Implications and future research

There are several implications of the conceptual model developed through our participatory model building workshop. First, the model provides the unique perspective of the participant’s perceptions of risk and protective factors that influence suicide behaviours in the Canadian context. As such, this model can help guide decision makers as they develop suicide prevention activities by identifying a broader range of risk and protective factors that may be important at different stages of the suicide process. Second, this model can inform suicide prevention research in areas where there is not currently a large body of evidence. Third, we provide a list of prevention levers identified through the workshop. While not exhaustive, this list could serve as a starting point for further discussion of entry point to suicide prevention. Last, our model is considered a draft conceptual model that could still be further refined. We hope that our model, developed through a participatory model building approach, stimulates further consideration of a systems approach to suicide prevention.

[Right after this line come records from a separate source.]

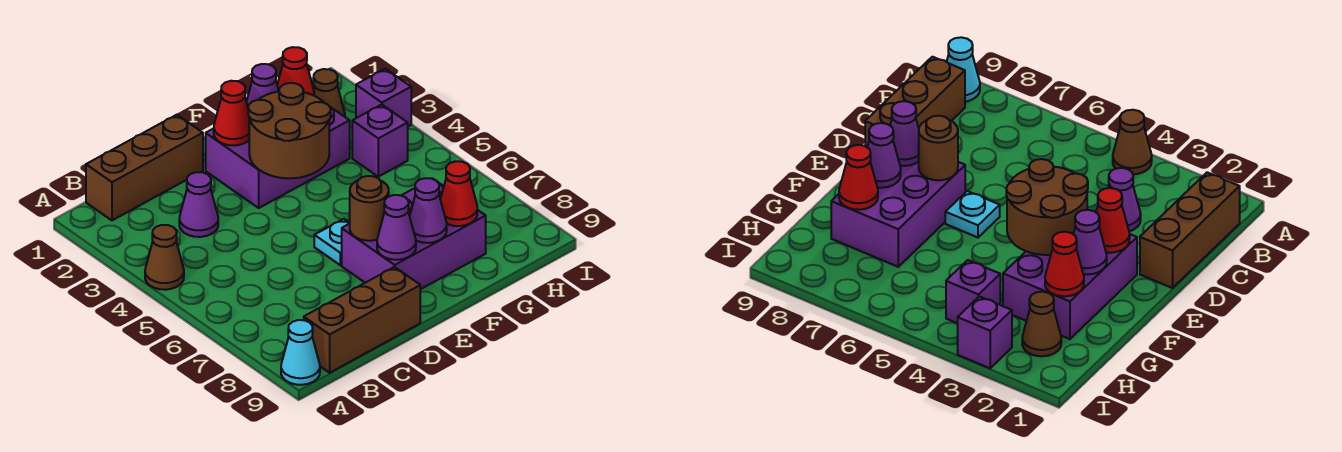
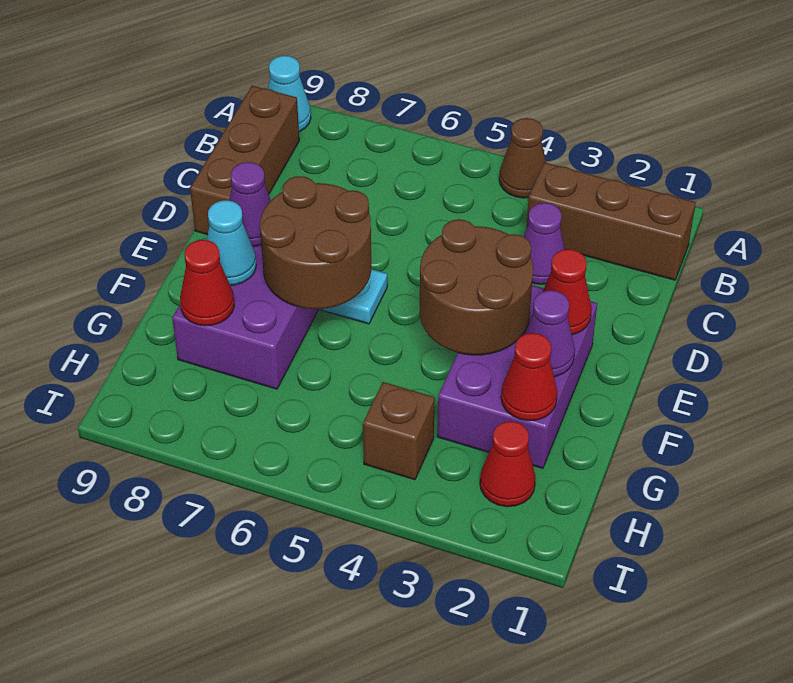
brown 1x3 brick [86,115,203,220] -> brown 1x3 brick turned to [526,162,696,280]
brown 1x1 round brick [350,176,389,241] -> brown 2x2 round brick [260,176,371,309]
purple 1x1 cone [410,178,447,243] -> cyan 1x1 cone [207,200,256,285]
brown 1x1 cone [313,69,345,117] -> red 1x1 cone [480,421,536,507]
purple 1x1 brick [352,105,408,177] -> brown 1x1 brick [363,382,435,480]
purple 1x1 brick [356,69,411,127] -> none

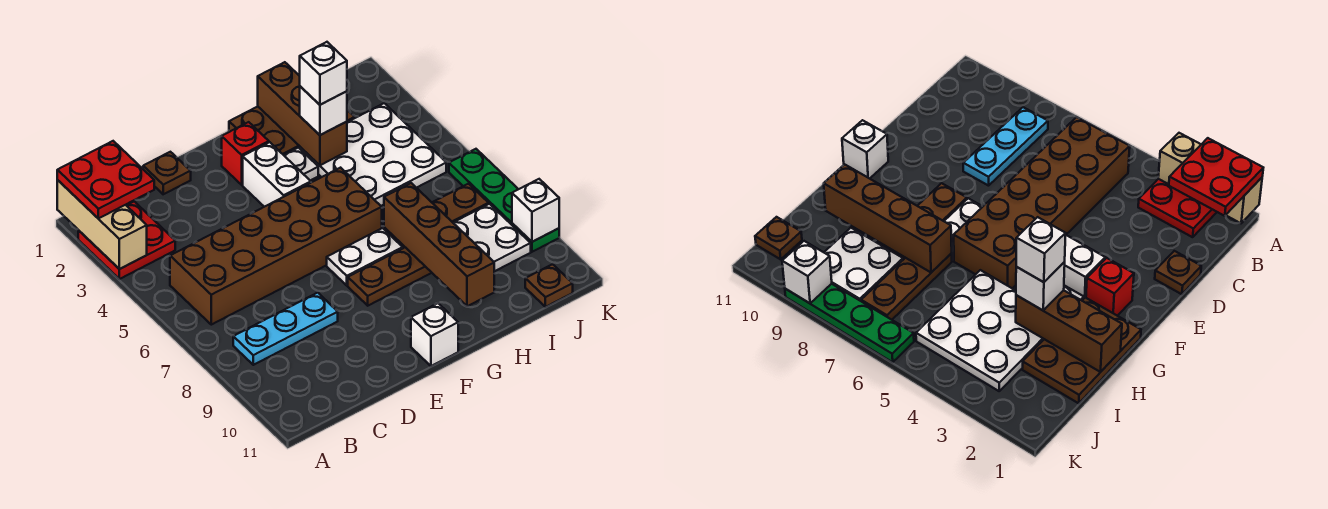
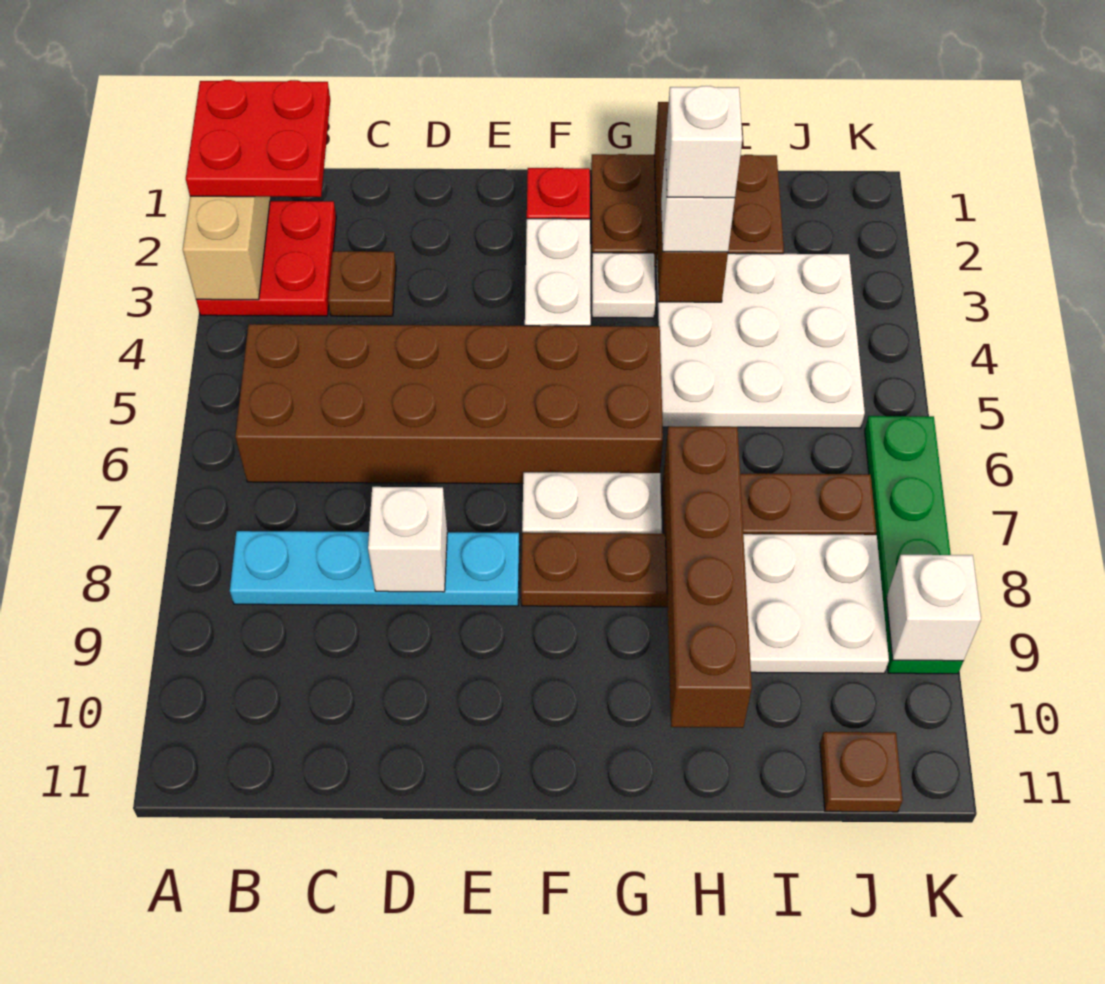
cyan 1x3 plate [233,293,338,365] -> cyan 1x4 plate [230,531,519,606]
brown 1x1 plate [143,152,191,194] -> brown 1x1 plate moved to [328,251,396,316]
white 1x1 brick [411,303,458,366] -> white 1x1 brick moved to [368,487,447,592]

Not all of the planned activities could occur over the course of the day, and as a result the prevention levers could not be included on the final “enhanced” draft conceptual model. Future research could further develop our draft conceptual model though a causal loop diagram that captures complexity and the reciprocal relationships between concepts. It may also be possible to use this draft conceptual model as a starting point for other modelling approaches, such as system dynamics or agent based modelling. It would also be important to further refine our draft conceptual model—which reflects the perspectives of the workshop participants—by consulting a broader group of individuals and organizations.

Limitations

The results of this study are subject to several limitations. The results of this model building workshop are limited to the perspectives of staff of a federal public health organization that are policy analysts, program staff and surveillance analysts and did not include suicide prevention service providers or other individuals who work at regional or local levels and who may have different knowledge and perspectives. Members of the community were also not included as participants in this workshop. While people with lived experienced were not explicitly included among the participants, it is possible that some workshop participants also brought this perspective to the workshop. The draft model that was developed over the course of the day was limited by time and the energy of the workshop participants. This draft model was developed specifically with regards to the general population and further targeted work and consultation would be required to generate models appropriate for specific populations, particularly those which experience inequalities in suicide risk due to factors including structural violence, marginalization, and historical trauma.

Conclusions

The participatory model building workshop provided an opportunity for staff to share their knowledge of suicide and suicide prevention in Canada through a structured approach. This workshop yielded a draft conceptual model that contextualised upstream factors that can be used to better understand suicide prevention efforts in Canada. The conceptual framework that emerged from this workshop could be used to inform suicide prevention research in the Canadian context. It also presents an excellent opportunity to bridge the gap between policy, programs and research.